[Activity]:
For this exercise, copy all the data exactly and include none of the pictures.

[Records to use]:
━━━━━━

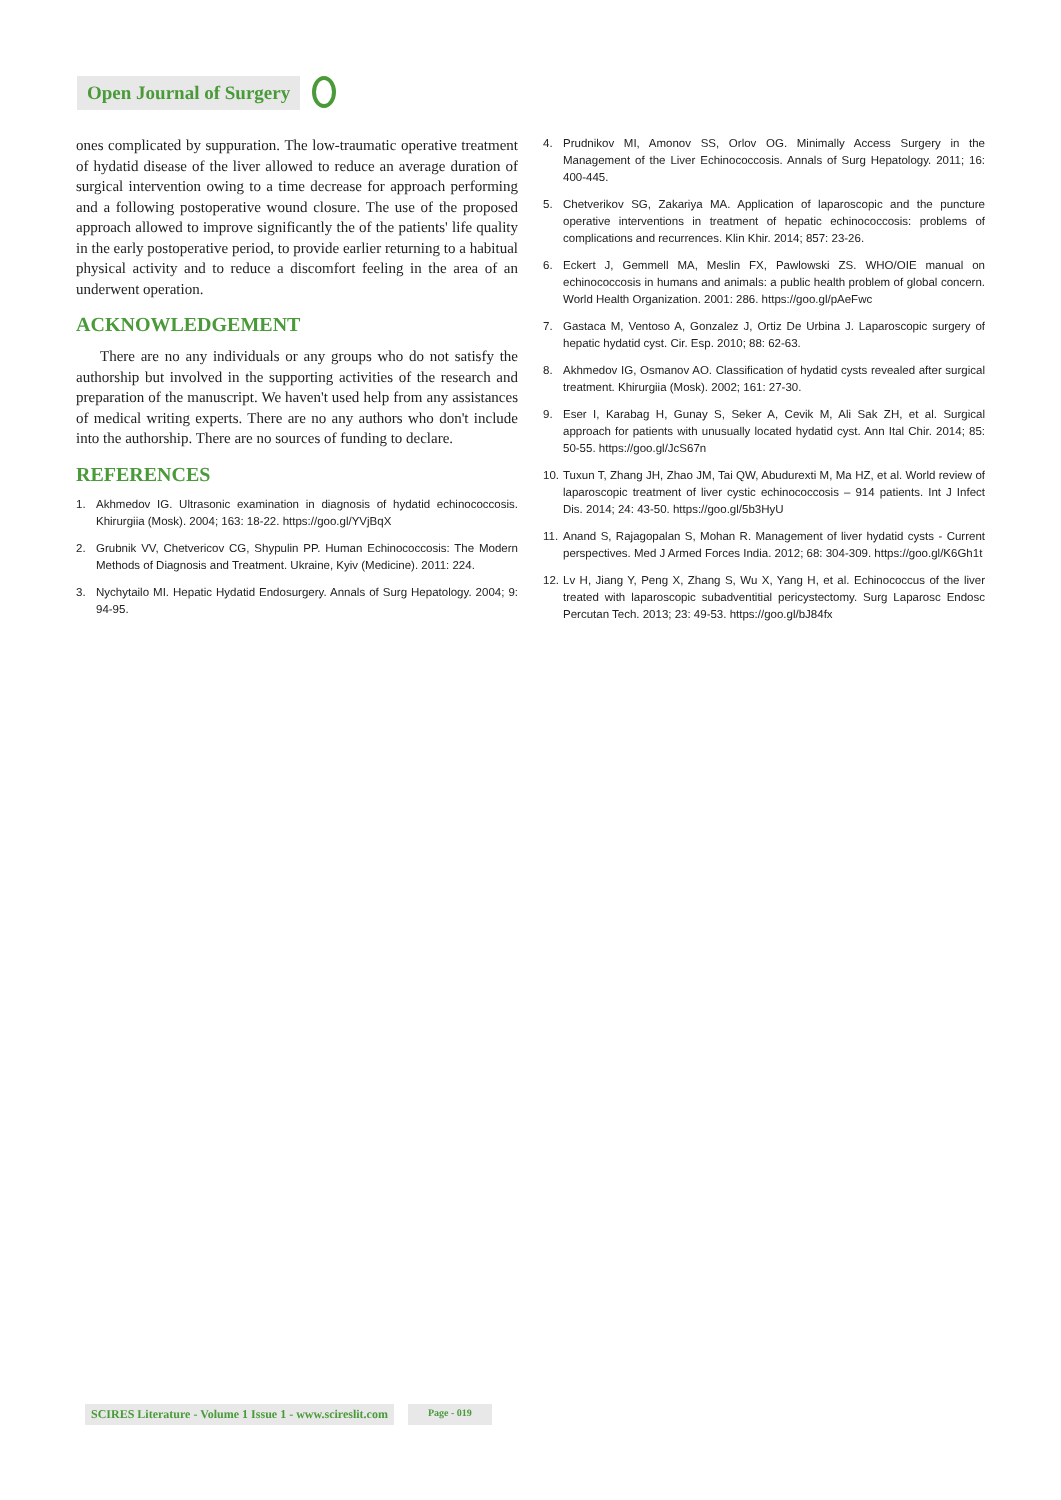Open Journal of Surgery
ones complicated by suppuration. The low-traumatic operative treatment of hydatid disease of the liver allowed to reduce an average duration of surgical intervention owing to a time decrease for approach performing and a following postoperative wound closure. The use of the proposed approach allowed to improve significantly the of the patients' life quality in the early postoperative period, to provide earlier returning to a habitual physical activity and to reduce a discomfort feeling in the area of an underwent operation.
ACKNOWLEDGEMENT
There are no any individuals or any groups who do not satisfy the authorship but involved in the supporting activities of the research and preparation of the manuscript. We haven't used help from any assistances of medical writing experts. There are no any authors who don't include into the authorship. There are no sources of funding to declare.
REFERENCES
1. Akhmedov IG. Ultrasonic examination in diagnosis of hydatid echinococcosis. Khirurgiia (Mosk). 2004; 163: 18-22. https://goo.gl/YVjBqX
2. Grubnik VV, Chetvericov CG, Shypulin PP. Human Echinococcosis: The Modern Methods of Diagnosis and Treatment. Ukraine, Kyiv (Medicine). 2011: 224.
3. Nychytailo MI. Hepatic Hydatid Endosurgery. Annals of Surg Hepatology. 2004; 9: 94-95.
4. Prudnikov MI, Amonov SS, Orlov OG. Minimally Access Surgery in the Management of the Liver Echinococcosis. Annals of Surg Hepatology. 2011; 16: 400-445.
5. Chetverikov SG, Zakariya MA. Application of laparoscopic and the puncture operative interventions in treatment of hepatic echinococcosis: problems of complications and recurrences. Klin Khir. 2014; 857: 23-26.
6. Eckert J, Gemmell MA, Meslin FX, Pawlowski ZS. WHO/OIE manual on echinococcosis in humans and animals: a public health problem of global concern. World Health Organization. 2001: 286. https://goo.gl/pAeFwc
7. Gastaca M, Ventoso A, Gonzalez J, Ortiz De Urbina J. Laparoscopic surgery of hepatic hydatid cyst. Cir. Esp. 2010; 88: 62-63.
8. Akhmedov IG, Osmanov AO. Classification of hydatid cysts revealed after surgical treatment. Khirurgiia (Mosk). 2002; 161: 27-30.
9. Eser I, Karabag H, Gunay S, Seker A, Cevik M, Ali Sak ZH, et al. Surgical approach for patients with unusually located hydatid cyst. Ann Ital Chir. 2014; 85: 50-55. https://goo.gl/JcS67n
10. Tuxun T, Zhang JH, Zhao JM, Tai QW, Abudurexti M, Ma HZ, et al. World review of laparoscopic treatment of liver cystic echinococcosis – 914 patients. Int J Infect Dis. 2014; 24: 43-50. https://goo.gl/5b3HyU
11. Anand S, Rajagopalan S, Mohan R. Management of liver hydatid cysts - Current perspectives. Med J Armed Forces India. 2012; 68: 304-309. https://goo.gl/K6Gh1t
12. Lv H, Jiang Y, Peng X, Zhang S, Wu X, Yang H, et al. Echinococcus of the liver treated with laparoscopic subadventitial pericystectomy. Surg Laparosc Endosc Percutan Tech. 2013; 23: 49-53. https://goo.gl/bJ84fx
SCIRES Literature - Volume 1 Issue 1 - www.scireslit.com
Page - 019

━━━━━━

[Expected output]:
Open Journal of Surgery
ones complicated by suppuration. The low-traumatic operative treatment of hydatid disease of the liver allowed to reduce an average duration of surgical intervention owing to a time decrease for approach performing and a following postoperative wound closure. The use of the proposed approach allowed to improve significantly the of the patients' life quality in the early postoperative period, to provide earlier returning to a habitual physical activity and to reduce a discomfort feeling in the area of an underwent operation.
ACKNOWLEDGEMENT
There are no any individuals or any groups who do not satisfy the authorship but involved in the supporting activities of the research and preparation of the manuscript. We haven't used help from any assistances of medical writing experts. There are no any authors who don't include into the authorship. There are no sources of funding to declare.
REFERENCES
1. Akhmedov IG. Ultrasonic examination in diagnosis of hydatid echinococcosis. Khirurgiia (Mosk). 2004; 163: 18-22. https://goo.gl/YVjBqX
2. Grubnik VV, Chetvericov CG, Shypulin PP. Human Echinococcosis: The Modern Methods of Diagnosis and Treatment. Ukraine, Kyiv (Medicine). 2011: 224.
3. Nychytailo MI. Hepatic Hydatid Endosurgery. Annals of Surg Hepatology. 2004; 9: 94-95.
4. Prudnikov MI, Amonov SS, Orlov OG. Minimally Access Surgery in the Management of the Liver Echinococcosis. Annals of Surg Hepatology. 2011; 16: 400-445.
5. Chetverikov SG, Zakariya MA. Application of laparoscopic and the puncture operative interventions in treatment of hepatic echinococcosis: problems of complications and recurrences. Klin Khir. 2014; 857: 23-26.
6. Eckert J, Gemmell MA, Meslin FX, Pawlowski ZS. WHO/OIE manual on echinococcosis in humans and animals: a public health problem of global concern. World Health Organization. 2001: 286. https://goo.gl/pAeFwc
7. Gastaca M, Ventoso A, Gonzalez J, Ortiz De Urbina J. Laparoscopic surgery of hepatic hydatid cyst. Cir. Esp. 2010; 88: 62-63.
8. Akhmedov IG, Osmanov AO. Classification of hydatid cysts revealed after surgical treatment. Khirurgiia (Mosk). 2002; 161: 27-30.
9. Eser I, Karabag H, Gunay S, Seker A, Cevik M, Ali Sak ZH, et al. Surgical approach for patients with unusually located hydatid cyst. Ann Ital Chir. 2014; 85: 50-55. https://goo.gl/JcS67n
10. Tuxun T, Zhang JH, Zhao JM, Tai QW, Abudurexti M, Ma HZ, et al. World review of laparoscopic treatment of liver cystic echinococcosis – 914 patients. Int J Infect Dis. 2014; 24: 43-50. https://goo.gl/5b3HyU
11. Anand S, Rajagopalan S, Mohan R. Management of liver hydatid cysts - Current perspectives. Med J Armed Forces India. 2012; 68: 304-309. https://goo.gl/K6Gh1t
12. Lv H, Jiang Y, Peng X, Zhang S, Wu X, Yang H, et al. Echinococcus of the liver treated with laparoscopic subadventitial pericystectomy. Surg Laparosc Endosc Percutan Tech. 2013; 23: 49-53. https://goo.gl/bJ84fx
SCIRES Literature - Volume 1 Issue 1 - www.scireslit.com
Page - 019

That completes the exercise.